Saved data entries:
========================================================================

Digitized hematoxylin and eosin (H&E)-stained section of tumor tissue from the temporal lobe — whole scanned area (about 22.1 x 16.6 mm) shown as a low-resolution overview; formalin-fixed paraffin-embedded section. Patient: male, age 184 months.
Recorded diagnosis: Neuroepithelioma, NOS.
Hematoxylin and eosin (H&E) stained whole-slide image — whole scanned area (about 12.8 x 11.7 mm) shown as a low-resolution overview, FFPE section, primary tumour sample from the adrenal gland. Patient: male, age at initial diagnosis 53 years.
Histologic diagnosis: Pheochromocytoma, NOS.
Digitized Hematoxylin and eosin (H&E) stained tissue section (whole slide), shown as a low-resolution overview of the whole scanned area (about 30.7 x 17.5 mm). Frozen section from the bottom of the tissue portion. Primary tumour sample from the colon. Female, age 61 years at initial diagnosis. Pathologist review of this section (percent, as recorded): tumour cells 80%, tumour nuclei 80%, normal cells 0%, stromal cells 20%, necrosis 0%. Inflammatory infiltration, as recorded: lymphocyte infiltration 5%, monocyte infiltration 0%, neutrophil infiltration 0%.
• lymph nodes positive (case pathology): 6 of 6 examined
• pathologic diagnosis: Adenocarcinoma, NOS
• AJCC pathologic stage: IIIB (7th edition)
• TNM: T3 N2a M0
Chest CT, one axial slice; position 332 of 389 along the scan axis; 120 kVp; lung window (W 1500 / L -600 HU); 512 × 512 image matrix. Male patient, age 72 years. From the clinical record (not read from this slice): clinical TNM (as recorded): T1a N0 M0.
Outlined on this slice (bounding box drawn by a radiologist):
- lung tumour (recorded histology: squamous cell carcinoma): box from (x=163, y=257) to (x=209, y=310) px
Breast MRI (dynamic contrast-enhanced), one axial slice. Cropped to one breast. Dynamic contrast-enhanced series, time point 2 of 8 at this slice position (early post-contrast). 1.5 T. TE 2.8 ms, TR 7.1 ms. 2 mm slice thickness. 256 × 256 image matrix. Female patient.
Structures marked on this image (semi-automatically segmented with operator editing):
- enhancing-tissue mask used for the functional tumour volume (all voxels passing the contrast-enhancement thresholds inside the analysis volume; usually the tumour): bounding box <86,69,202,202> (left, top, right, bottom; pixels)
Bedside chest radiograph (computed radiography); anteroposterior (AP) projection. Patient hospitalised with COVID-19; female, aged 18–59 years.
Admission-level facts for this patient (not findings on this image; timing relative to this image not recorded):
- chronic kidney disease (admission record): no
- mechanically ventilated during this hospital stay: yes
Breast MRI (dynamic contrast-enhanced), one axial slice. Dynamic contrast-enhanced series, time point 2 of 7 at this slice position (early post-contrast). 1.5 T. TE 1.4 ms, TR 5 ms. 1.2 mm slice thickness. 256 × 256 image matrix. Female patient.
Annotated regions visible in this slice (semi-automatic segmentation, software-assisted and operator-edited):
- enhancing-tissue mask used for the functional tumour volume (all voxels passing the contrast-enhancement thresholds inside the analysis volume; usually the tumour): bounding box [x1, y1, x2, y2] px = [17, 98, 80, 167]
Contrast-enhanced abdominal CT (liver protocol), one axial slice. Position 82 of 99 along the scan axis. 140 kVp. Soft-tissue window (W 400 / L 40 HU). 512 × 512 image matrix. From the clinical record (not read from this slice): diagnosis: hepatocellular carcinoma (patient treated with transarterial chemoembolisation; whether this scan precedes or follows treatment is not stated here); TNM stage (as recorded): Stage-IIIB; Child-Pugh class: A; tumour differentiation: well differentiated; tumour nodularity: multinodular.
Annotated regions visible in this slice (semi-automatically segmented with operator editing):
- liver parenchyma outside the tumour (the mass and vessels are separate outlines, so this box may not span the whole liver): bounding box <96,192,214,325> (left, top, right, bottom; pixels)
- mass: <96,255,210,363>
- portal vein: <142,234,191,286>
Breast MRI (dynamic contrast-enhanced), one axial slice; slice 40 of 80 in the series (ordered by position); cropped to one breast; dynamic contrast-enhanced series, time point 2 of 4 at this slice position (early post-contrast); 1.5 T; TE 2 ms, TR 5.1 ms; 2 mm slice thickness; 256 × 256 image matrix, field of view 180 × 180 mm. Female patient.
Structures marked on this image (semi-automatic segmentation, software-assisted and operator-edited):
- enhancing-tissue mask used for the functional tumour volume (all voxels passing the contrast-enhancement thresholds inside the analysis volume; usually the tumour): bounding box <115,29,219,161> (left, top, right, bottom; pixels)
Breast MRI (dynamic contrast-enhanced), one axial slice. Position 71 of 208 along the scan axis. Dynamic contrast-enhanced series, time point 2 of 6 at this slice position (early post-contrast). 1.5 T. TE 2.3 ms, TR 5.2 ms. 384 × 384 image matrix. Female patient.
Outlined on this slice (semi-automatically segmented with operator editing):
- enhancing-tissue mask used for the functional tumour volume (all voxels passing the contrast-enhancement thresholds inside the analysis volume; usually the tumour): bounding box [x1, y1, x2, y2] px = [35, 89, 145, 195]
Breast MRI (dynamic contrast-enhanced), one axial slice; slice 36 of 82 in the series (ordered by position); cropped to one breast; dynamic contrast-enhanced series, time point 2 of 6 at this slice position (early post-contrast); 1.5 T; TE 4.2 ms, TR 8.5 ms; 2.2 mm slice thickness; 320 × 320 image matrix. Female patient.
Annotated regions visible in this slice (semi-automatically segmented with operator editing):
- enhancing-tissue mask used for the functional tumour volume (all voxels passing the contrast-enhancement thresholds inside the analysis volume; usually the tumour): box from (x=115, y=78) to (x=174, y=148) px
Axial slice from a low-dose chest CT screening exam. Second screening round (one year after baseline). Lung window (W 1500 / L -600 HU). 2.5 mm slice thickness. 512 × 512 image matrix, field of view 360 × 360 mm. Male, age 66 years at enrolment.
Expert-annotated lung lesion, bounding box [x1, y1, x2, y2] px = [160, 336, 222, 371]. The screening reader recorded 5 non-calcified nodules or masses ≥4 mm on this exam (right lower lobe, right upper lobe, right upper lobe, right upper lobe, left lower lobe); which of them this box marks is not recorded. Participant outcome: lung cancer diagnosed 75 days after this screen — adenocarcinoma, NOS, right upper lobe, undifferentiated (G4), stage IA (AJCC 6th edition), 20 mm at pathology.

========================================================================

# Instructions for the task
Read through the lines above and collect those that contain the string "Outlined".

# Answer to the exercise
Outlined on this slice (bounding box drawn by a radiologist):
Outlined on this slice (semi-automatically segmented with operator editing):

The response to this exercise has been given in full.